Trionfa la Lega, risorge il Pd (unito a una più ampia lista di centrosinistra), affondano gli autonomisti, in particolare «l’imperatore», ovvero Augusto Rollandin, uomo forte della Valle d’Aosta fin dagli anni Ottanta definito dalla Commissione parlamentare antimafia «impresentabile». Il ruolo dell’ago della bilancia potrebbe, ma non è certo, toccare a Forza Italia e a Fratelli d’Italia, che divisi dai cugini salviniani potrebbero soccorrere quest’ultimi.

Questo è il quadro delle elezioni regionali valdostane definito dagli exit poll elaborati dal consorzio Opinio Italia per la Rai. Si tratta di dati da prendere con le pinze e la dovuta cautela ancor più che in altri casi, perché il sistema elettorale qui è diverso rispetto alle altre Regioni: vengono, infatti, eletti 35 consiglieri con un sistema proporzionale a turno unico; il presidente viene, poi, deciso successivamente con una votazione interna al Consiglio, bastano la metà dei voti più uno per risultare eletti.

In base agli exit poll, la Lega si assesterebbe tra il 20 e il 24%, Progetto civico progressista (la lista che comprende il Pd e pezzi di sinistra) è tra il 13 e il 17%. L’Union Valdôtaine, il partito autonomista che ha fatto per decenni il bello e il cattivo tempo, viene data in calo tra l’11 e 15% (nel 2018 l’Uv fu prima con il 19,2%). Il centrodestra di Forza Italia e Meloni si collocherebbe tra l’8 e il 10%. Vallée d’Aoste Unie sta, invece, tra il 7,5 e il 9,5%; Alliance Valdôtaine tra il 7 e il 9%.

Secondo gli exit poll sono a rischio quorum tutte le altre liste. Esiste, infatti, una complessa soglia di sbarramento ipotizzata, ieri, in base all’affluenza intorno ai 4mila voti. Starebbero fuori dal Consiglio regionale sia il Movimento 5 Stelle che Pour l’Autonomie, dati tra il 4 e il 6 %. La seconda lista è quella di Augusto Rollandin, fuoriuscito dall’Union Valdôtaine e più volte presidente della Valle d’Aosta, già senatore della Repubblica: candidabile ma non eleggibile fino a novembre, in base agli effetti della Legge Severino, che scadranno a novembre, in quanto condannato in primo grado a quattro anni per corruzione. Atteso come deus ex machina, «l’imperatore» (il suo radicato soprannome) rischierebbe, invece, una clamorosa esclusione. Lo scrutinio inizierà questa mattina e chissà se gli exit poll verranno sconfessati. In Valle d’Aosta, è risaputo, si gioca sul filo di lana.

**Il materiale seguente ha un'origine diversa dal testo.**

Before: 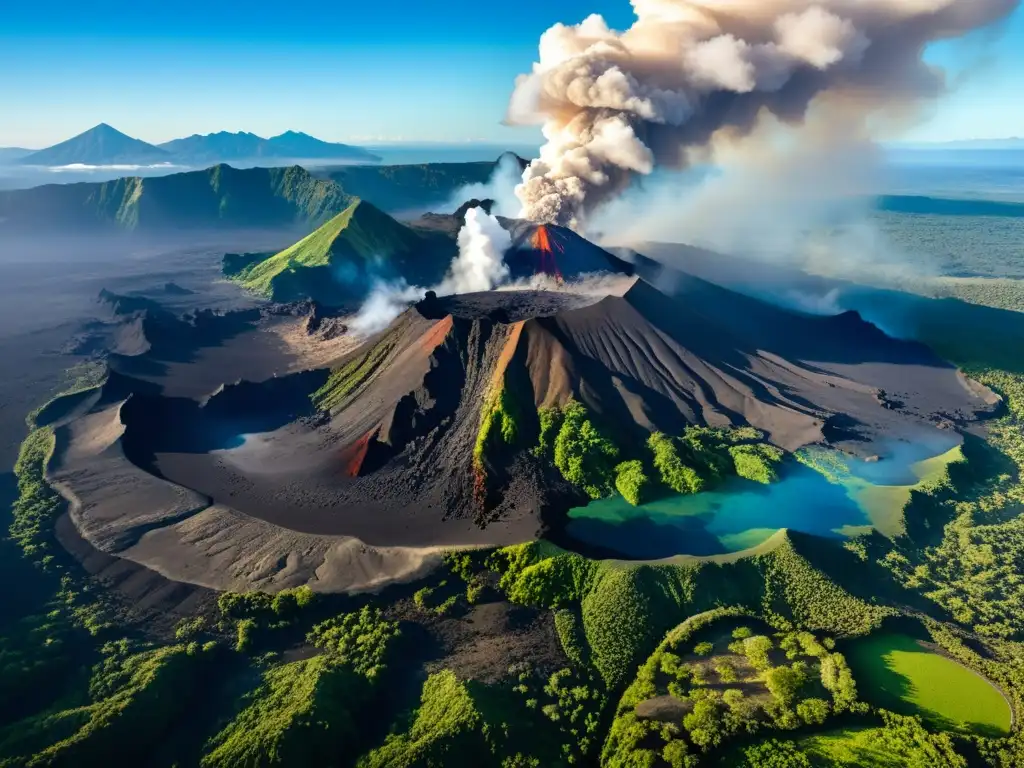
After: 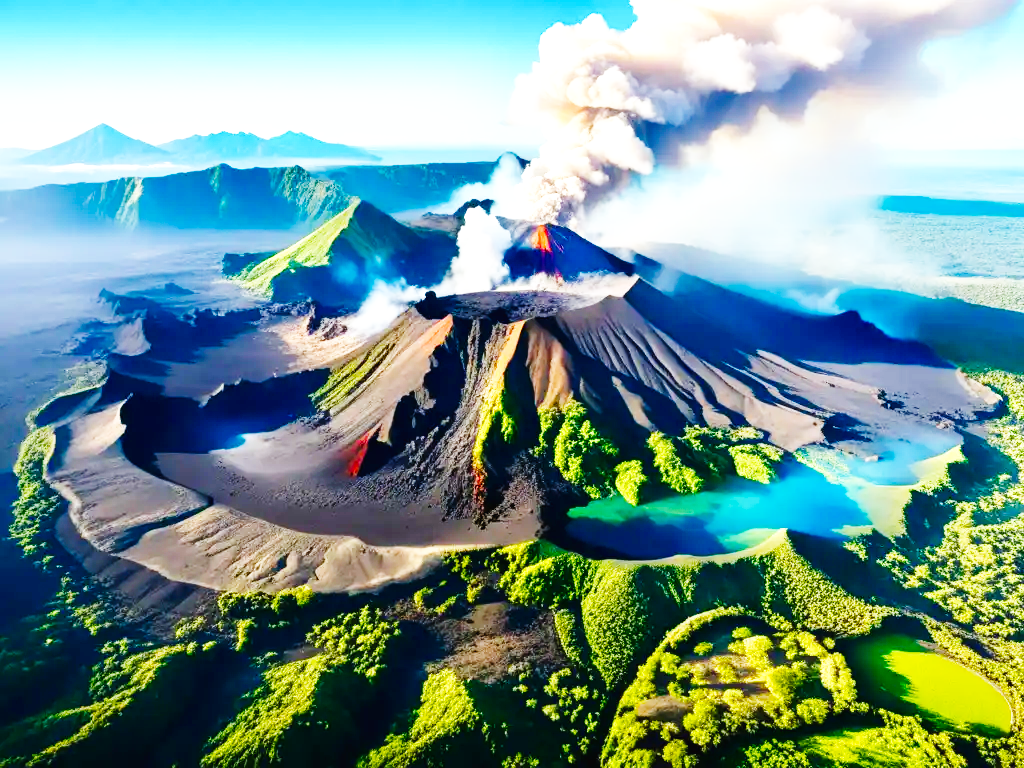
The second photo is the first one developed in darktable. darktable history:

È difficile ipotizzare maggioranze possibili, ma se venissero confermate le percentuali sarebbero in campo due soluzioni: un centrodestra a trazione leghista, con berlusconiani e Fdi e la salviniana Nicoletta Spelgatti presidente per la seconda volta (la prima non andò bene, la sua maggioranza durò pochi mesi) oppure un centrosinistra alleato alla galassia autonomista (Valle’e d’Aoste Unie e Alliance Valdotaine, nonché la stessa Union Valdôtaine). Quindi, a rivestire il ruolo di ago della bilancia potrebbero essere molteplici attori. Matteo Salvini vorrebbe, però, concludere in fretta: «Col proporzionale, come in Valle d’Aosta, ti devi mettere al tavolo per eleggere la giunta e perdi del gran tempo». Non è detto che gli vada bene.

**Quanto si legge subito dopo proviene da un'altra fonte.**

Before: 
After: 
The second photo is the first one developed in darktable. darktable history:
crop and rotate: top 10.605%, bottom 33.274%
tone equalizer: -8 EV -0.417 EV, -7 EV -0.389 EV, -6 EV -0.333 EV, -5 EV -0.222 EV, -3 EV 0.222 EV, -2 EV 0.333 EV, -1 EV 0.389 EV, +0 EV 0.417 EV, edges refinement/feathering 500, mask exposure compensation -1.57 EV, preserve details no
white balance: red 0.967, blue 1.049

In mezzo a tante suggestioni e ipotesi (magari avventate), c’è un dato certo: quello dell’alta affluenza. Le previsioni della vigilia sono state smentite. Né la paura del Coronavirus né il disinnamoramento nei confronti di una politica senza più credibilità hanno inciso più di tanto. Solo per le elezioni regionali, l’affluenza, rispetto al 2018, aumenta di ben cinque punti percentuali. 70,51% contro il 65,13% del maggio 2018.